> **EXTRACT**:
+++

HB It always has to do with the quality of your work. You can do all the networking you want, but everything is reevaluated. Even dead people. We look back and wonder: was this person as good as we thought? But one of my favourite artists is Rembrandt. The older he got the better he got. That’s rare.

Always be insecure

RS To me, your work suggests an alternate reality.

HB Maybe it’s the same reality, we just can’t see it.

RS Do you have a specific reality in mind?

HB For me, it’s more about the mark, the material. I do have my own mythology, but I keep that to myself. You respond to it emotionally, but I’m not going to lead you there. I might give you a hint with a title. But sometimes a title just makes it humorous. I think there’s a lot of humour in the work, it’s just a private kind of humour.

RS You sound resistant to language.

HB It’s not my forte. I’m uncomfortable with language. I would not put a text next to a work. I use my hands. I want you to feel.

RS Do you enjoy that mystery around the work?

HB Yeah. It allows me to imagine, and I think imagination is something that people in the artworld don’t consider much.

RS Do you think many artists overly discuss their work?

HB Sure. But I don’t even go there. I just look at the work. I respect conceptual work, but that’s not what I do. I don’t even make preparatory drawings for my sculptures. My work is very intuitive. I’m a formal artist. 

RS Do you and your husband talk about art much?

HB Oh yes. I’m very lucky to have found someone like that.

RS Will you open up to him about your mythology?

HB Oh yeah, totally. When you are comfortable with someone, you can sound foolish. We can talk about movies and whatever weird ideas I have.

RS Did you grow up with much religion?

HB My parents weren’t super-religious, but they weren’t nonbelievers either. There’s this idea about that part of the world, that it’s more religious, but it’s the same as here. I’d say it’s even more conservative here now.

+++

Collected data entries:

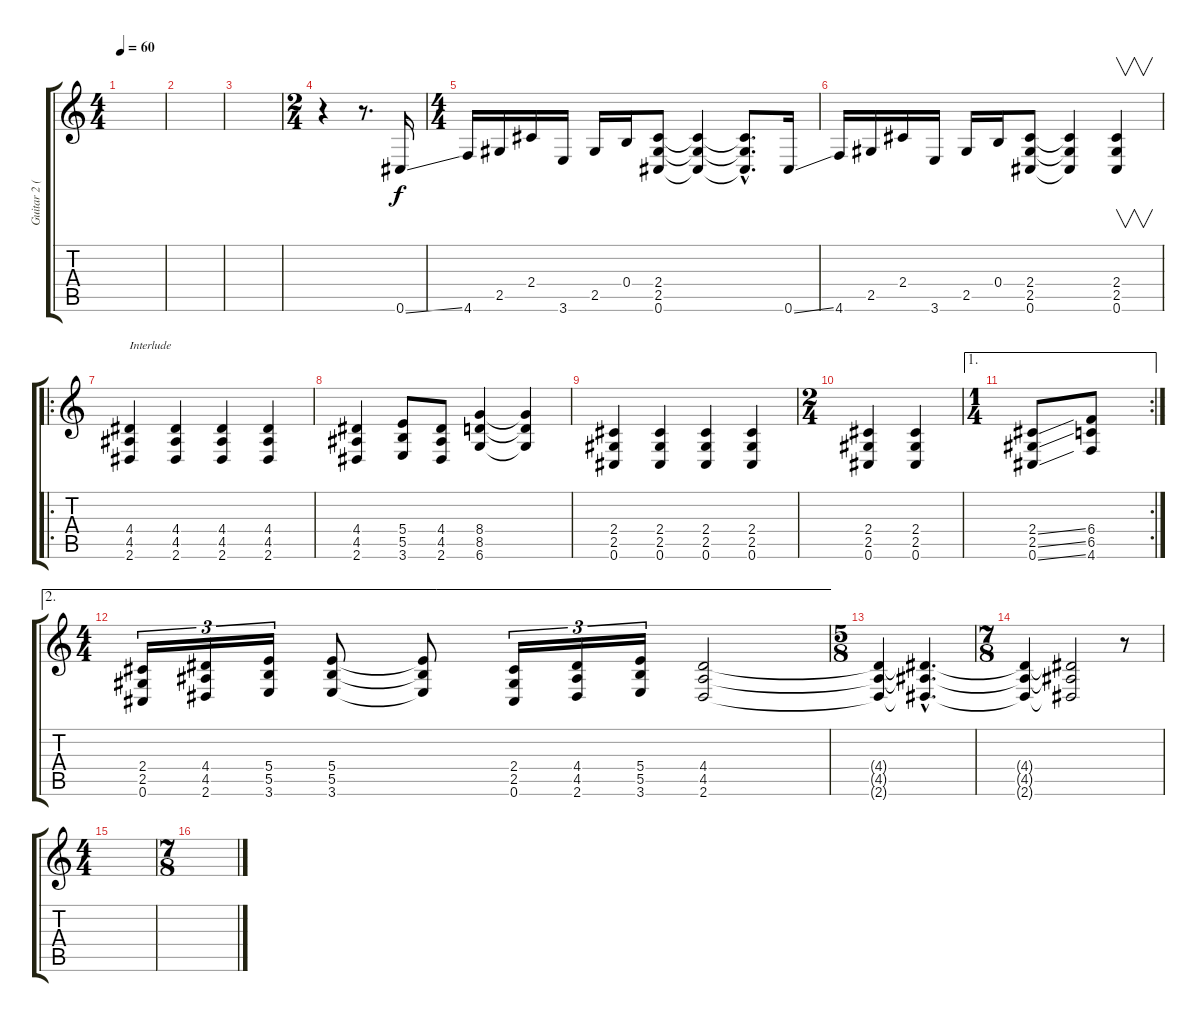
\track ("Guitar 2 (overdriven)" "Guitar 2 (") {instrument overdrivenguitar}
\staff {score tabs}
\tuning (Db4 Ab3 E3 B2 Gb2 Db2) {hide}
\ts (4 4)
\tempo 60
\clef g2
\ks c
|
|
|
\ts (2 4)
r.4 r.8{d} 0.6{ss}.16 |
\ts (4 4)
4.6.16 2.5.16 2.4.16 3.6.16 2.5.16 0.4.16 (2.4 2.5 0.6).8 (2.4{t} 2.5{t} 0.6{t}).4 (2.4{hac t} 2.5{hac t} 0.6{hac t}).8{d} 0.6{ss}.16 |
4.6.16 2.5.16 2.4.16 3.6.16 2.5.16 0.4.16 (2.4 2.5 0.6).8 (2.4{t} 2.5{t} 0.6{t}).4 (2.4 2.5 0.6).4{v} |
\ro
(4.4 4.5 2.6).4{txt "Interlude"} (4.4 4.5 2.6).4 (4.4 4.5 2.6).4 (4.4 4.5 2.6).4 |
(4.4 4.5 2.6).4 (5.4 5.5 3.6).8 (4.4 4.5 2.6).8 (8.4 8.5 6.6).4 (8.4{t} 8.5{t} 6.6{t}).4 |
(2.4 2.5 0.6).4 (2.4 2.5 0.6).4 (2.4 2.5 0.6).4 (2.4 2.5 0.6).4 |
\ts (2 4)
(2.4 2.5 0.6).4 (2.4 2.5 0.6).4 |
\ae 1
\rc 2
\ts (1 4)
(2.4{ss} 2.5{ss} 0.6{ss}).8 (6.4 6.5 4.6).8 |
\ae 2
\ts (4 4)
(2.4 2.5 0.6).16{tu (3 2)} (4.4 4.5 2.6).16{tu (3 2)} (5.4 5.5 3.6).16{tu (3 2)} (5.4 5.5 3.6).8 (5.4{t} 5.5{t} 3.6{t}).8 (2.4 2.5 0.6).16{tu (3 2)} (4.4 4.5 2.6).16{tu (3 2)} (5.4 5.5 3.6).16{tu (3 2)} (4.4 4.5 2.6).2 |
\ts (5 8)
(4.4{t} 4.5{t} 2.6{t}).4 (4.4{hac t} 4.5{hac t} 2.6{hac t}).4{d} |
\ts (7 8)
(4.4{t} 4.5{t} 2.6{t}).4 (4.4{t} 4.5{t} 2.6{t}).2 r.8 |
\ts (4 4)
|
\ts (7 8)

+++

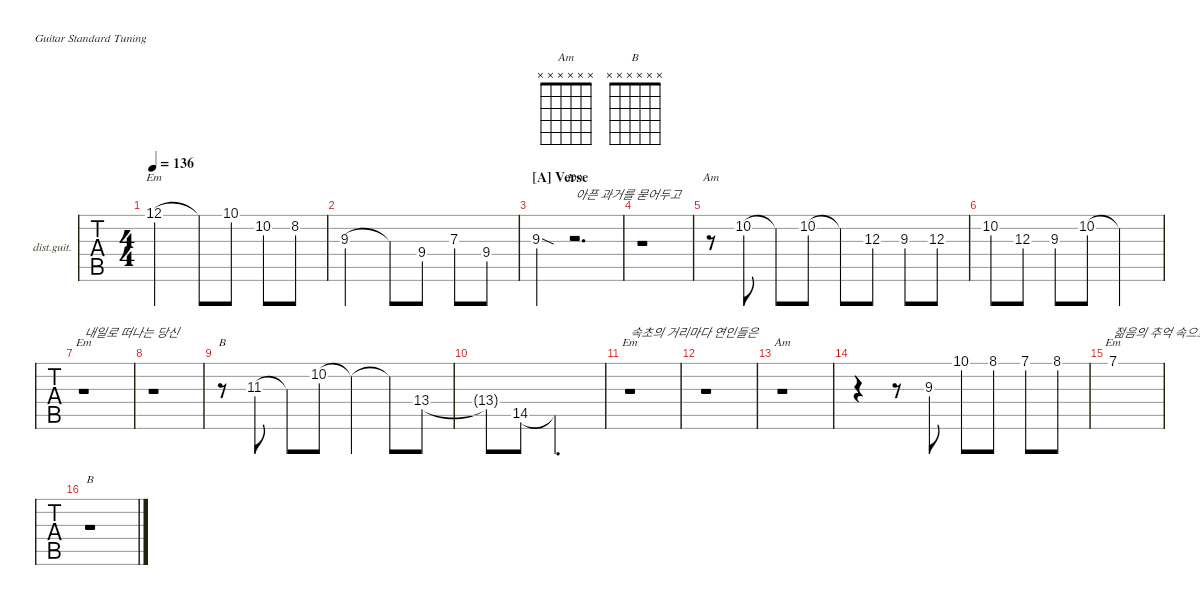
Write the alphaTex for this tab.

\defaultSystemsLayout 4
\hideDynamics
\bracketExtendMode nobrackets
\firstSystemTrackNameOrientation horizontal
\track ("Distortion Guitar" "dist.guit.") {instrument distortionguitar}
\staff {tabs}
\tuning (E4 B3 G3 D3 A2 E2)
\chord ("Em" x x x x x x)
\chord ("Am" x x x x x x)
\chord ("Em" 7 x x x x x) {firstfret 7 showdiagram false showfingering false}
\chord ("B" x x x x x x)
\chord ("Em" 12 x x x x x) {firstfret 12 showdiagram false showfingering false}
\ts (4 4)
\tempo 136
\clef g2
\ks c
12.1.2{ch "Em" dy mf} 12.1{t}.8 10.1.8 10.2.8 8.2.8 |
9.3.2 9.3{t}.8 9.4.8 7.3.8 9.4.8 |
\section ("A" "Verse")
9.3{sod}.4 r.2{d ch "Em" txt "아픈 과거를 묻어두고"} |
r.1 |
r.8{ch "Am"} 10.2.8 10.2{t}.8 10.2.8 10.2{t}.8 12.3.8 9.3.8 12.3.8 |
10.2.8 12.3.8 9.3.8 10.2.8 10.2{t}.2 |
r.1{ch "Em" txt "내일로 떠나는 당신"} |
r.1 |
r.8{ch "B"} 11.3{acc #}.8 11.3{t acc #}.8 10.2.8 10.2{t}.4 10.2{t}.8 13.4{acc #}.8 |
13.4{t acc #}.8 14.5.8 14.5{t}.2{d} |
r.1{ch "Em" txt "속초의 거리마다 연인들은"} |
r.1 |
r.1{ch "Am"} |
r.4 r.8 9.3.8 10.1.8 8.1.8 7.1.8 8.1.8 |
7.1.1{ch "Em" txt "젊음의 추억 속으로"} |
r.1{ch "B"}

+++

> **SET TASKS**:
#1 Reproduce the artist interview word for word, starting at "RS Did you grow" and continuing down to "conservative here now.".
#2 In the artist interview, whom does the artist name as one of their favorite artists?
#3 Continue the artist interview past its final line.

> **THE ANSWERS**:
#1
RS Did you grow up with much religion?

HB My parents weren’t super-religious, but they weren’t nonbelievers either. There’s this idea about that part of the world, that it’s more religious, but it’s the same as here. I’d say it’s even more conservative here now.

#2 Rembrandt.

#3
RS What about now? No religion?

HB I don’t practise anything. Organised religion doesn’t have the answer to anything. I grew up believing more, but as I grew older I saw that religion was only hurting people.

RS Do you believe in anything outside of religion?

HB Sure. Spirituality and stuff like that.

RS Any superstitions?

HB None.

Huma Bhabha Ghost of Human Kindness
Ghost of Human Kindness, 2011, painted bronze, 263 x 81 × 97 cm. Courtesy the artist and Clearing, New York & Brussels

RS Do you have any beliefs around the ideas in your work, like say extraterrestrials? Or do you not engage with it that way?

HB I don’t engage with it like that. I just use it as a way to stimulate my imagination. And the work does relate to other issues, like militarism. The work is about now, not the future or the past.

RS Would you say your imagination is more or less developed now than in your youth?

HB I think the more you experience, the more connections you can make, and that allows you to strengthen your imagination.

RS One of the uses of horror, or fear, is the way it can stimulate the imagination.

HB I like that. I want people to have a physical sensation in front of my work.

RS What are you afraid of?

HB Regular stuff.

RS Like death?

HB Illness. My family members went through that. You don’t want to be sick for very long.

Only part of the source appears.